Neural Network with Unbounded Activation Functions is Universal Approximator
This provides theoretical justification for the use of ReLU in deep learning, which is incremental as it builds on existing universal approximation theory.
The paper tackles the problem of proving that neural networks with unbounded activation functions like ReLU maintain universal approximation capabilities, and it shows that under a constructive admissibility condition, such networks can be trained by discretizing the ridgelet transform without backpropagation.
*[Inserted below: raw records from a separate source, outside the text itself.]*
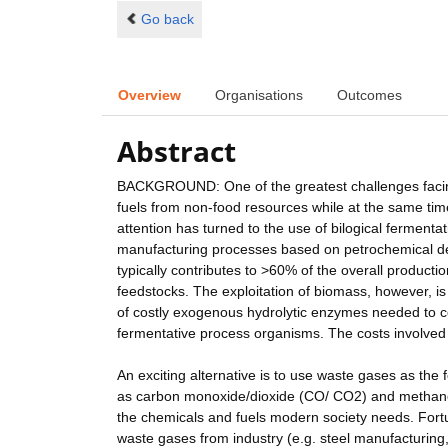
Go back
Overview
Organisations
Outcomes
Abstract
BACKGROUND: One of the greatest challenges facing 
fuels from non-food resources while at the same ti
attention has turned to the use of bilogical ferment
manufacturing processes based on petrochemical deri
typically contributes to >60% of the overall producti
feedstocks. The exploitation of biomass, however, is 
of costly exogenous hydrolytic enzymes needed to co
fermentative process organisms. The costs involve
An exciting alternative is to use waste gases as t
as carbon monoxide/dioxide (CO/ CO2) and methane 
the chemicals and fuels modern society needs. For
waste gases from industry (e.g. steel manufacturing, 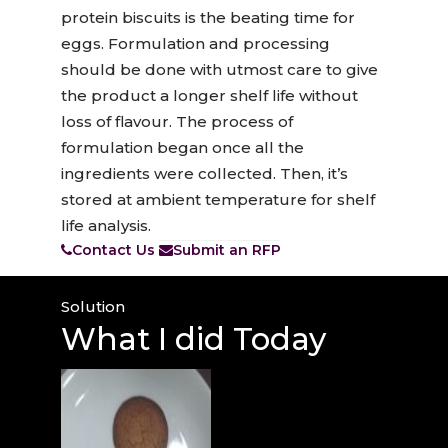
protein biscuits is the beating time for
eggs. Formulation and processing
should be done with utmost care to give
the product a longer shelf life without
loss of flavour. The process of
formulation began once all the
ingredients were collected. Then, it’s
stored at ambient temperature for shelf
life analysis.
Contact Us
Submit an RFP
Solution
What I
did Today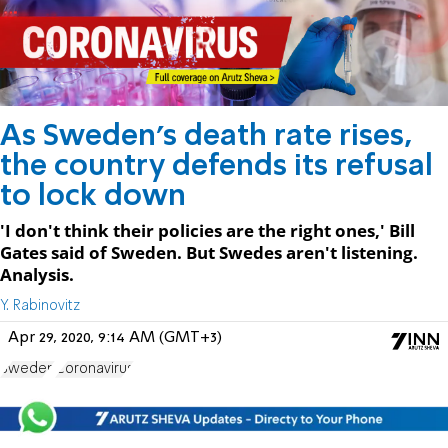
As Sweden's death rate rises,
the country defends its refusal
to lock down
'I don't think their policies are the right ones,' Bill
Gates said of Sweden. But Swedes aren't listening.
Analysis.
Y. Rabinovitz
Apr 29, 2020, 9:14 AM (GMT+3)
Sweden
Coronavirus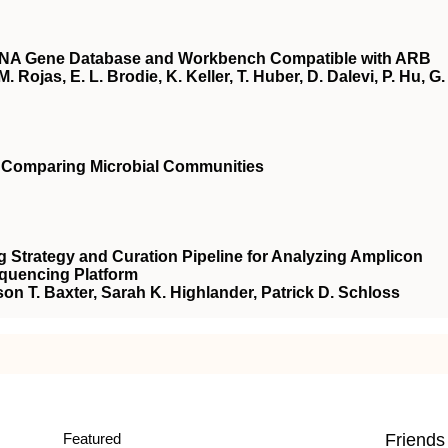
RNA Gene Database and Workbench Compatible with ARB
. Rojas, E. L. Brodie, K. Keller, T. Huber, D. Dalevi, P. Hu, G.
r Comparing Microbial Communities
 Strategy and Curation Pipeline for Analyzing Amplicon
equencing Platform
son T. Baxter, Sarah K. Highlander, Patrick D. Schloss
Featured
Friends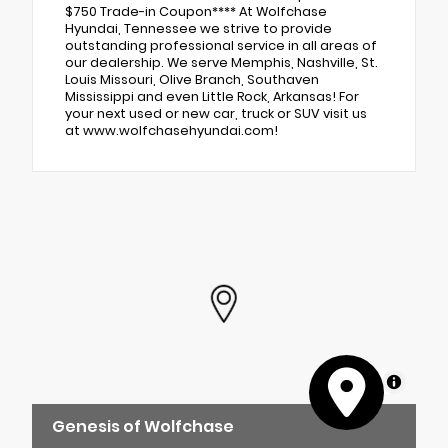
$750 Trade-in Coupon**** At Wolfchase
Hyundai, Tennessee we strive to provide
outstanding professional service in all areas of
our dealership. We serve Memphis, Nashville, St.
Louis Missouri, Olive Branch, Southaven
Mississippi and even Little Rock, Arkansas! For
your next used or new car, truck or SUV visit us
at www.wolfchasehyundai.com!
MapLibre
Genesis of Wolfchase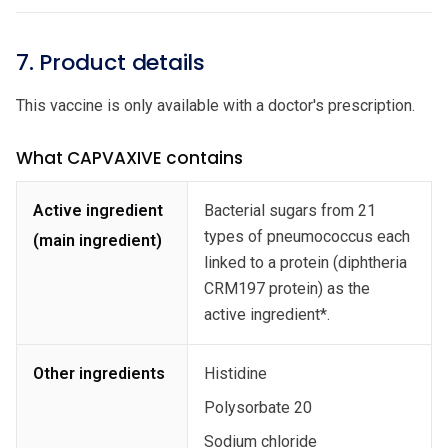
7. Product details
This vaccine is only available with a doctor's prescription.
What CAPVAXIVE contains
Active ingredient
Bacterial sugars from 21
types of pneumococcus each
(main ingredient)
linked to a protein (diphtheria
CRM197 protein) as the
active ingredient*.
Other ingredients
Histidine
Polysorbate 20
Sodium chloride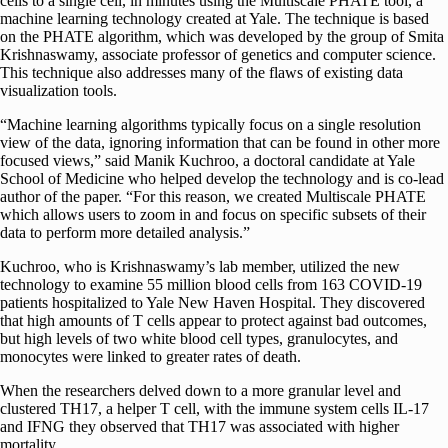
cells to a single cell, in minutes using the Multiscale PHATE tool, a
machine learning technology created at Yale. The technique is based
on the PHATE algorithm, which was developed by the group of Smita
Krishnaswamy, associate professor of genetics and computer science.
This technique also addresses many of the flaws of existing data
visualization tools.
“Machine learning algorithms typically focus on a single resolution
view of the data, ignoring information that can be found in other more
focused views,” said Manik Kuchroo, a doctoral candidate at Yale
School of Medicine who helped develop the technology and is co-lead
author of the paper. “For this reason, we created Multiscale PHATE
which allows users to zoom in and focus on specific subsets of their
data to perform more detailed analysis.”
Kuchroo, who is Krishnaswamy’s lab member, utilized the new
technology to examine 55 million blood cells from 163 COVID-19
patients hospitalized to Yale New Haven Hospital. They discovered
that high amounts of T cells appear to protect against bad outcomes,
but high levels of two white blood cell types, granulocytes, and
monocytes were linked to greater rates of death.
When the researchers delved down to a more granular level and
clustered TH17, a helper T cell, with the immune system cells IL-17
and IFNG they observed that TH17 was associated with higher
mortality.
This paper presents an investigation of the approximation property of neural networks with unbounded activation functions, such as the rectified linear unit (ReLU), which is the new de-facto standard of deep learning. The ReLU network can be analyzed by the ridgelet transform with respect to Lizorkin distributions. By showing three reconstruction formulas by using the Fourier slice theorem, the Radon transform, and Parseval's relation, it is shown that a neural network with unbounded activation functions still satisfies the universal approximation property. As an additional consequence, the ridgelet transform, or the backprojection filter in the Radon domain, is what the network learns after backpropagation. Subject to a constructive admissibility condition, the trained network can be obtained by simply discretizing the ridgelet transform, without backpropagation. Numerical examples not only support the consistency of the admissibility condition but also imply that some non-admissible cases result in low-pass filtering.